There aren’t many things in life that arrive complete.
We are always evolving, changing, moving and growing. We try new things – sometimes we fly, sometimes we fall.
For many, art is a journey. A story of expression that runs from inception and flows in and out. Each seed of emotion reaching through, changing and following its own path. For we are not one thing. We are many things – a complex and unique mix of everything that has come before. And art can reflect this as works pinpointed in time.
For artist and musician Jess Morgan, her most recent project has been an exploration and an accumulation of love, inspiration and determination.
A full time musician, Jess studied fine art with English literature at university and takes great pride in all the visuals that go with her music.
Now putting the finishing touches to her fourth album, Jess’s style is a mix of folk and Americana, and her music is full of love, heartache and honesty.
Since she started writing, Jess has always wanted to put her music onto vinyl.
“I couldn’t afford to release a 7” record but I had my heart set on it.
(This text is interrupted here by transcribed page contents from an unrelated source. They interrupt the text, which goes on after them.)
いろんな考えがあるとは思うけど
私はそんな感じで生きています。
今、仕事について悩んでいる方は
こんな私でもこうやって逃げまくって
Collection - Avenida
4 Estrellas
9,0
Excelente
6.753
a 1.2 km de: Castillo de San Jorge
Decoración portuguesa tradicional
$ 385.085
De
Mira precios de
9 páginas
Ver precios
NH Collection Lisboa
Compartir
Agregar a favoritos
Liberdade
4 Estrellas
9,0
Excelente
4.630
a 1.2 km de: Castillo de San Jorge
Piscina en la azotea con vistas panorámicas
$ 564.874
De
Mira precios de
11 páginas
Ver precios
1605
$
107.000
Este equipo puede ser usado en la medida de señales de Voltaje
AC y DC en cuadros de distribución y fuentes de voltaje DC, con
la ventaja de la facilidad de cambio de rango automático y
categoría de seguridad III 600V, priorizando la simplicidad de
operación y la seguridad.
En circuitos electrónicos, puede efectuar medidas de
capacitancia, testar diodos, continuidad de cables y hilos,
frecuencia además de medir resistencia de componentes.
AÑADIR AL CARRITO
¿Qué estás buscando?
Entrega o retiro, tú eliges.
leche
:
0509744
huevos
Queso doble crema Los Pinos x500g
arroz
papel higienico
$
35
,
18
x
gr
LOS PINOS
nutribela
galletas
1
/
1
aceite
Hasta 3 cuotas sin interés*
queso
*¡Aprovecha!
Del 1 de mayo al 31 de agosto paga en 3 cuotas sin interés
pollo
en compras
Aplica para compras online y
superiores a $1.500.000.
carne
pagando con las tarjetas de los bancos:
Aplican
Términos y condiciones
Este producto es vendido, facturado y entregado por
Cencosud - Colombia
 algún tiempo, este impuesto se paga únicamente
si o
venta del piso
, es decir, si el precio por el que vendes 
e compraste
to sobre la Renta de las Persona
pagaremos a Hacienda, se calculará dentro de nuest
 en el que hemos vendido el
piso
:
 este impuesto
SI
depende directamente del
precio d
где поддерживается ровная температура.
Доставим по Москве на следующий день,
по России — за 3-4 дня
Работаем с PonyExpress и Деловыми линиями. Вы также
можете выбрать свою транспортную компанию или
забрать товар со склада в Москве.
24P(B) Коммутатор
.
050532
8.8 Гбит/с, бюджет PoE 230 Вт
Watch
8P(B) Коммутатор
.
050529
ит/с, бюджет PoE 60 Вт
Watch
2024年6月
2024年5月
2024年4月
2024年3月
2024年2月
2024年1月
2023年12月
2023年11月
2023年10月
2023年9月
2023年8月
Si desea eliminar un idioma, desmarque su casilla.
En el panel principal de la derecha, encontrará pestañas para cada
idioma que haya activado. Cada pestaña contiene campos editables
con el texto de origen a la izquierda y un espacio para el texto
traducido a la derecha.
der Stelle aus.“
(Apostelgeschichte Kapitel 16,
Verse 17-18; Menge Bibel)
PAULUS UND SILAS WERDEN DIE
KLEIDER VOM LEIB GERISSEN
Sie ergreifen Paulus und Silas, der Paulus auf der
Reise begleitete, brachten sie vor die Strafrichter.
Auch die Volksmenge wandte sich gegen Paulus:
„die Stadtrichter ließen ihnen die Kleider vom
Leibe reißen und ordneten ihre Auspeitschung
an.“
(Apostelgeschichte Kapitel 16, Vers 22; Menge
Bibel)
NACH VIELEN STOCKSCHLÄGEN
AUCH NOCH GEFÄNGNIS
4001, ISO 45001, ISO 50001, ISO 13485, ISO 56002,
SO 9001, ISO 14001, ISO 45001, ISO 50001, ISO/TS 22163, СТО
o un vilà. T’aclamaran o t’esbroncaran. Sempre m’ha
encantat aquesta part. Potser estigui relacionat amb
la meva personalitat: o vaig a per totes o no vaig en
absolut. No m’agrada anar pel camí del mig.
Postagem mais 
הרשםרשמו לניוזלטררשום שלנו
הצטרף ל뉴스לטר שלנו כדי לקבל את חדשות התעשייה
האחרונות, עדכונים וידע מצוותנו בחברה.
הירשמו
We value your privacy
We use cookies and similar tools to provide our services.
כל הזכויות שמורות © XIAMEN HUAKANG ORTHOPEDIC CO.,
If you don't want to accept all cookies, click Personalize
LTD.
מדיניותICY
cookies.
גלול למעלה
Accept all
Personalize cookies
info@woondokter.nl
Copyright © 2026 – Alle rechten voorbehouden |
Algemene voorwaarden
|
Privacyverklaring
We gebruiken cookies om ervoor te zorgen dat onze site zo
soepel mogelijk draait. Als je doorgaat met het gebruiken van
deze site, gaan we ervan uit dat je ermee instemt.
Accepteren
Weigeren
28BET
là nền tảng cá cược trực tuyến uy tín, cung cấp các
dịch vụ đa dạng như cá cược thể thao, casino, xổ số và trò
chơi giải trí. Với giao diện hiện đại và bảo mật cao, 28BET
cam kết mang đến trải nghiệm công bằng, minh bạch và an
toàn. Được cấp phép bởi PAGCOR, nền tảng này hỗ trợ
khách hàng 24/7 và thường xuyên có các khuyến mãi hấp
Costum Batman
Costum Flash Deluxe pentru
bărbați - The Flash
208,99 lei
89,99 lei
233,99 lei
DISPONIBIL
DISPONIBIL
I created a CD package but part of me wondered if it would still be possible,” says Jess. “I do a lot of stuff alongside my music including CD artwork and all the packaging. I also found a way to print with pizza trays and the cover of my last album was printed using cut outs of polystyrene,” she says. “People seem to feel it’s the right image for the album.”
With the dream of having her own 7” still very much at the forefront of her mind, Jess set about making it happen.
“I wanted my music to look interesting and focused on how I could develop that,” says Jess. “I have been doing it for a year now, moving things along gradually – it’s been a bit trial and error but I’ve really enjoyed the slow burn of it.”
To start with, Jess looked into using melted plastic, wood glue and resin.
“I had a go – it was very messy,” she says. “So that’s when I started the whole process of resin casting and mould casting. You need a certain viscosity so it takes the mould. This was new for me so I went through several types and experimented with colour but I couldn’t get it to mix in small quantities without affecting the play of the record and then the needle would get stuck.”
Overtime, Jess finally perfected her technique and after sending off for the dub plates for some of her songs, started to print her own vinyl records.
“I like the idea that this was an art project for me and not a music project. It’s a welcome change to stop focussing on what they sound like and how they would fit in,” she says. “I love stories and the records have their own story.”
For Takeaway Art, Jess has handmade a selection of single-sided, 7” records which will have one of two songs on them. They will also come with a link to a secret page on her website where you’ll find four tracks available to download.
“They come in a classic, plastic sleeve and are heavyweight which I think people will appreciate. There’s also an insert which I printed a design onto which is applicable for both songs,” she says.
“When you listen to them there are lots of pops and crackles and then the first song creeps in under the crackles. It’s a bit like the early days of the BBC.”
“They’ve taken such a long time to create and, throughout this process, I have been developing it, loving it and hating it. I made my first playable record last year and this is the first time they’ve gone on sale. It’s really nice to do it under an art banner. I’m not just a musician.”
She adds: “It’s a really interesting time for independent music. It’s a time when it can be more of an art than it has to be music.”